It is always refreshing to come across a new voice in literature who will almost certainly take the publishing world by storm. Lara Prescott, debut novelist of the title that everyone will want to be reading this fall, The Secrets We Kept, is about to do just that. Like Delia Owens before her, she has crafted an irresistible plot that draws readers in from the very first page -- but rather than the southern marshes of Where the Crawdads Sing, Prescott's story is set in Cold War-era Washington D.C., where some of the most legendary women of World War II have since been relegated to a job where the only necessary qualification is accurate typing -- and the men who had once been peers during the War are now their bosses. But appearances can be deceiving, and The Pool, as the legendary women in the Agency's typing pool were called, have a few secrets of their own.
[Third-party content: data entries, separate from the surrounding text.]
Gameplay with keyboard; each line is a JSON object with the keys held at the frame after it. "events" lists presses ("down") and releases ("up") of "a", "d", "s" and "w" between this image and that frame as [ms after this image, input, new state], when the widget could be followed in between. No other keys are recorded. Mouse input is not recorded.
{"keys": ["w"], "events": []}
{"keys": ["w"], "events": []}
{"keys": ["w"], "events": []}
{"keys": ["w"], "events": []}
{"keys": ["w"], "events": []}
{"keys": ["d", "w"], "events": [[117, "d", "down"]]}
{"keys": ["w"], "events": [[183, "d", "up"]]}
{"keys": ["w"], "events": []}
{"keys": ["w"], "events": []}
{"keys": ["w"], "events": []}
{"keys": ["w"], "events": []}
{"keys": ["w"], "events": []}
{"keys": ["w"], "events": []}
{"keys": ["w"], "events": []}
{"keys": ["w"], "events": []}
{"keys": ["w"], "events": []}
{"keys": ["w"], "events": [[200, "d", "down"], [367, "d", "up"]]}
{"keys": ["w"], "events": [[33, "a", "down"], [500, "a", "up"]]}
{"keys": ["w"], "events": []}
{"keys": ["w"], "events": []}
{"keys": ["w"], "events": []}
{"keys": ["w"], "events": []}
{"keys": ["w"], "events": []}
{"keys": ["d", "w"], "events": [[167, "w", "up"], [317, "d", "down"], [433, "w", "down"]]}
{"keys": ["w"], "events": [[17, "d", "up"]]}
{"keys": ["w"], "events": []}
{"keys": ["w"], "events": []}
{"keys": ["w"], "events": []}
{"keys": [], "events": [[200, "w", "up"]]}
Part feminist espionage story, part Soviet love story, Prescott's masterpiece -- which is based on actual events -- begins when two members of The Pool are tasked with a mission to smuggle the manuscript for Boris Pasternak's Doctor Zhivago out of the USSR -- where no one would attempt to publish it -- and share the story with the world. Prescott expertly unfolds the legendary love story that inspired Pasternak to write his classic novel and the story of two women experiencing newfound empowerment to live a life of intrigue.
If you read just one book this fall, spend a weekend reading this one.